◆ **Exercise instructions**
1 > Answer these questions from the passage about the pool day:
(a) Who did the narrator and Jenn talk to while lying in the sun?
(b) What two activities did the boys do in the pool besides getting energy out?
(c) What did the narrator's foot hit in the parking lot?
2 > From the passage about the pool day, output the text beginning at the words "The boys played" and stopping after "to the car.".
3 > List every person the passage about the pool day refers to by first name.

◆ **Provided passage**

________________

A couple of Saturdays ago, I took my three boys
and met my friend, Jenn and her boys, Josh and Nate, up at my in-law's pool.
They have a fantastic pool at their condo and they let us crash it regularly.
Jenn and I laid in the sun and talked to my mother-in-law, Sandy.
The boys played Marco Polo, dove for quarters and got some end of summer energy out.
Will kept asking to do flips off of the edge and I kept telling him,
"I DO NOT want you to get an injury two days before school starts."
I said this multiple times. Each time that he did something wild and dangerous.
He doesn't ever consider outcomes. He lives in the moment of fun and excitement.
When we packed up our towels, we decided to get ice cream.
Now this got me excited.
All the boys headed to my car and I said good-bye to Sandy and hurried to the car.
I was making great strides in my flip-flops.
And then I wasn't.
Because I rammed my foot straight into a concrete stop at the end of the parking space.
It felled me like tree.
It was actually more of a full body crumpling action.

________________

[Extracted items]
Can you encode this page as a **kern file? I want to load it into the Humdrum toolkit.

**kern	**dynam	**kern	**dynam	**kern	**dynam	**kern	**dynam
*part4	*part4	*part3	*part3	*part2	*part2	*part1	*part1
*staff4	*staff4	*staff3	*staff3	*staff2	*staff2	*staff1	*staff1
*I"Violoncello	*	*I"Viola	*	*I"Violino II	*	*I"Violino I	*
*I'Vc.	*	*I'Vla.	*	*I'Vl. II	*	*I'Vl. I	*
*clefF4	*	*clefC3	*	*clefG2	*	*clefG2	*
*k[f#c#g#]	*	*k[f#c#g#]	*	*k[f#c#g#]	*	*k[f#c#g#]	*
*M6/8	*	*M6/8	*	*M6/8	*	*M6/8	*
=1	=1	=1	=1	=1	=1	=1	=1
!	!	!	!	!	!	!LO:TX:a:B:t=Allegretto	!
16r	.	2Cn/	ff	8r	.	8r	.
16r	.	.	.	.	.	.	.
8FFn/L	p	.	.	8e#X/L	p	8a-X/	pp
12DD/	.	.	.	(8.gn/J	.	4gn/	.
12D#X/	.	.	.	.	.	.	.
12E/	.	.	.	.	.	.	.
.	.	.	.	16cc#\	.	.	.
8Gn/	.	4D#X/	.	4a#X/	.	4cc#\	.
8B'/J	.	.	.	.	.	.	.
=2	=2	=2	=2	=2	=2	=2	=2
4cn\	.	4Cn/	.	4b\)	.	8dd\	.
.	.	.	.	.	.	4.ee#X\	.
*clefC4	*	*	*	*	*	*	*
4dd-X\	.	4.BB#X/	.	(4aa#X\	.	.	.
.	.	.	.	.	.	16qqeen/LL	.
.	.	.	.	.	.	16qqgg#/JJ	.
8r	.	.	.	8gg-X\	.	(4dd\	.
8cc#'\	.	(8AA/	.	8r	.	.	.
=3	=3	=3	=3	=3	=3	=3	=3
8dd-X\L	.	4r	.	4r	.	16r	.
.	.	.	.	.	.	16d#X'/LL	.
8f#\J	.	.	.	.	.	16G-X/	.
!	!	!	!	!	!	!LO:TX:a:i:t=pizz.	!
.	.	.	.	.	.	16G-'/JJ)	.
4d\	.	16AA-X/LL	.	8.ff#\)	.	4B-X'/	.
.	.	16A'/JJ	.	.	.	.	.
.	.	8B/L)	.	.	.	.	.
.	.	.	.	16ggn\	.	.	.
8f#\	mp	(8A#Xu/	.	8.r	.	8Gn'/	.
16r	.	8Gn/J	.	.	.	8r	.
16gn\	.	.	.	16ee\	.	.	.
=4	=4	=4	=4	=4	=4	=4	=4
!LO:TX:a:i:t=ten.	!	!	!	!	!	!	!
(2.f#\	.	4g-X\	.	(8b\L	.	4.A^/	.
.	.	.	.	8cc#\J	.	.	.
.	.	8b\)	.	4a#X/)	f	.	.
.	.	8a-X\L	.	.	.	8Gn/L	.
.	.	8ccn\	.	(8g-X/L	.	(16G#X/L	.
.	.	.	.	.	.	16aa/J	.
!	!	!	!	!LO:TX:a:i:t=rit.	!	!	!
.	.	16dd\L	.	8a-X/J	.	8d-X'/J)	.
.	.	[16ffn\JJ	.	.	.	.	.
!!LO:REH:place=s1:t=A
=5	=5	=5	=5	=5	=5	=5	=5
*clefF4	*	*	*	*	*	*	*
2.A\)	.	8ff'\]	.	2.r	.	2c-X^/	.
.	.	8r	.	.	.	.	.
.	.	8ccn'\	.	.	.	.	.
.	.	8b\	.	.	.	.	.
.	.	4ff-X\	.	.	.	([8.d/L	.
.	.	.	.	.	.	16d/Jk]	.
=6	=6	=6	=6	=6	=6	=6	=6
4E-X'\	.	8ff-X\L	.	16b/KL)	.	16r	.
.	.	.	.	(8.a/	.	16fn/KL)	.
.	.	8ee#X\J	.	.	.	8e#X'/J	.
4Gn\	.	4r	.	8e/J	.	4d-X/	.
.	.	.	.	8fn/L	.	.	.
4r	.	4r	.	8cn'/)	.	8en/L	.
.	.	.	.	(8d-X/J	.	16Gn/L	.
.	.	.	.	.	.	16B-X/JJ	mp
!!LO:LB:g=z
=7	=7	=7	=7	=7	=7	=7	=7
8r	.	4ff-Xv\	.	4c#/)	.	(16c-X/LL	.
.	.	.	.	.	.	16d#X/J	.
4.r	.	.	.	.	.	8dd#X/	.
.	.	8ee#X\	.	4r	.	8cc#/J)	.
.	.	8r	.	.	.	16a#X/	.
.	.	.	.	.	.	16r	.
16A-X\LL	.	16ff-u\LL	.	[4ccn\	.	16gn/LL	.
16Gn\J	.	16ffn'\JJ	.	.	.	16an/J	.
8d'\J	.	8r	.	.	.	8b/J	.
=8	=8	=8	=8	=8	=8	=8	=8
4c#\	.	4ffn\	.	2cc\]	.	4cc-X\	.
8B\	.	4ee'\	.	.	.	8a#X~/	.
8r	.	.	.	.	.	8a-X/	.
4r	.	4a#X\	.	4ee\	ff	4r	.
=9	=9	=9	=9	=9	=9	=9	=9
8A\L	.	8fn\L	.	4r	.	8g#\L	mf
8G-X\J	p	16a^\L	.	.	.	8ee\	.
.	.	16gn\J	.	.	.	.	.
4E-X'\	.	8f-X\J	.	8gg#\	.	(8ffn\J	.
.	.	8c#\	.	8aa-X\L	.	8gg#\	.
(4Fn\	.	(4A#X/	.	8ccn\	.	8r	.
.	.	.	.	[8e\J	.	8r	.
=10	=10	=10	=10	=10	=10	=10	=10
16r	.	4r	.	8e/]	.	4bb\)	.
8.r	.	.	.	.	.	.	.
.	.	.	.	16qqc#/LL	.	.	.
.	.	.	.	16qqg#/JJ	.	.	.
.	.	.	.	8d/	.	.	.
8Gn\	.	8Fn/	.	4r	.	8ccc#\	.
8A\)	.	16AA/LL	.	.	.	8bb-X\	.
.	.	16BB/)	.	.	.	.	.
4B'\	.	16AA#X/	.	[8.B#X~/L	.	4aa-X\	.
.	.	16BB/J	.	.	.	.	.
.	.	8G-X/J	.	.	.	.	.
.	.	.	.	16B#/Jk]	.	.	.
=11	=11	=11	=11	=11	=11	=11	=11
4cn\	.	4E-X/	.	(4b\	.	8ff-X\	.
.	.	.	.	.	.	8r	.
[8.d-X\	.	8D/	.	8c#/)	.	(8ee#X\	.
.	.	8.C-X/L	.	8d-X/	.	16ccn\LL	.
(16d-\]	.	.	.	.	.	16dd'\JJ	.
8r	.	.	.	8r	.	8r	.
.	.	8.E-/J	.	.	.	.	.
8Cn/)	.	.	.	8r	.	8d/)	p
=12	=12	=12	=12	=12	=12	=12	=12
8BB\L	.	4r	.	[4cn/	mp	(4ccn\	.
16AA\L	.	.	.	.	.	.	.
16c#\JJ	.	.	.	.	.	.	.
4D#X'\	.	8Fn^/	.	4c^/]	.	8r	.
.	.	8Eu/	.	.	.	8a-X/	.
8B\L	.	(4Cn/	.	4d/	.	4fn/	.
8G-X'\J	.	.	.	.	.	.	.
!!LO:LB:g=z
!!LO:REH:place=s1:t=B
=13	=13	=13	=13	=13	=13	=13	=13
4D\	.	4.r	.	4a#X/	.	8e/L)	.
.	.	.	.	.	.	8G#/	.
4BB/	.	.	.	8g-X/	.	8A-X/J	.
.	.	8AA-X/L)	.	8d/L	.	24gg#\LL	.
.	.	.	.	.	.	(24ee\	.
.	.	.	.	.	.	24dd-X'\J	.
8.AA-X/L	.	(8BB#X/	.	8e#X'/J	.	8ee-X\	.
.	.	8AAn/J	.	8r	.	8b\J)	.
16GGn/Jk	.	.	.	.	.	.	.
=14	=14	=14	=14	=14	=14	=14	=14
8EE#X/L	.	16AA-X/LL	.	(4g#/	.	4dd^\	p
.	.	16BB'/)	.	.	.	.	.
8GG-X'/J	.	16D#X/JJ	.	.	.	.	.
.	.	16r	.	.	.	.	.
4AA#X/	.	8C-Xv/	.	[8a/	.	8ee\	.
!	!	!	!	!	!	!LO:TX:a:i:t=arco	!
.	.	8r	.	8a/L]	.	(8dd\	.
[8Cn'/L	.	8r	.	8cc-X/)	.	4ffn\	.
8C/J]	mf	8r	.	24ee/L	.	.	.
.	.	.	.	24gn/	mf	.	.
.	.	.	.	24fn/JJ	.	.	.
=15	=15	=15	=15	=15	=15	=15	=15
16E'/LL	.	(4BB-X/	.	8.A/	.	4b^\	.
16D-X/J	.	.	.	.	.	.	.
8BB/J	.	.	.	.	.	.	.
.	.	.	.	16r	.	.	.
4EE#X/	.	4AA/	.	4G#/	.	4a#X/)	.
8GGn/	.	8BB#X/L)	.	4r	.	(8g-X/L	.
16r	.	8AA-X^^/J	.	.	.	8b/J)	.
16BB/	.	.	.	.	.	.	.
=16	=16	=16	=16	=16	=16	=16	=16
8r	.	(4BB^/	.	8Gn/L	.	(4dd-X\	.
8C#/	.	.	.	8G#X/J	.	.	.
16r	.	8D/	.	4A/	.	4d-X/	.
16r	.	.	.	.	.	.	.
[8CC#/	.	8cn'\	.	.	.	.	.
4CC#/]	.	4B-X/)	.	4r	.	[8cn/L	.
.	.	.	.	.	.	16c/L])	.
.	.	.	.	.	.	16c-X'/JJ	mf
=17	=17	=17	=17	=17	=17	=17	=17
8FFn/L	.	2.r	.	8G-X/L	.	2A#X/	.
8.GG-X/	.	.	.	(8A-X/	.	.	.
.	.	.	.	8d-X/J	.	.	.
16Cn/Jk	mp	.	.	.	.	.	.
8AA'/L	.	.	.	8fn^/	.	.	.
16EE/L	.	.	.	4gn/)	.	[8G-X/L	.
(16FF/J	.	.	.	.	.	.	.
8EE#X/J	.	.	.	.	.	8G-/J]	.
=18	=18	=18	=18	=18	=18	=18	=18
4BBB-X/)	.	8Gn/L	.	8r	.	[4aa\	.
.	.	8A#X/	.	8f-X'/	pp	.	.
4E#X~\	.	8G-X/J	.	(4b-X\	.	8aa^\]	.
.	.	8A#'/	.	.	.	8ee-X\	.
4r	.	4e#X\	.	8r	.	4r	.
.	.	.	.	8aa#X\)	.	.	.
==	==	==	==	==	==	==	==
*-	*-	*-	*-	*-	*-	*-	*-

________________

◆ **Answers to the tasks**
1 >
(a) Sandy, the narrator's mother-in-law.
(b) They played Marco Polo and dove for quarters.
(c) A concrete stop at the end of the parking space.

2 >
The boys played Marco Polo, dove for quarters and got some end of summer energy out.
Will kept asking to do flips off of the edge and I kept telling him,
"I DO NOT want you to get an injury two days before school starts."
I said this multiple times. Each time that he did something wild and dangerous.
He doesn't ever consider outcomes. He lives in the moment of fun and excitement.
When we packed up our towels, we decided to get ice cream.
Now this got me excited.
All the boys headed to my car and I said good-bye to Sandy and hurried to the car.

3 > Jenn, Josh, Nate, Sandy, Will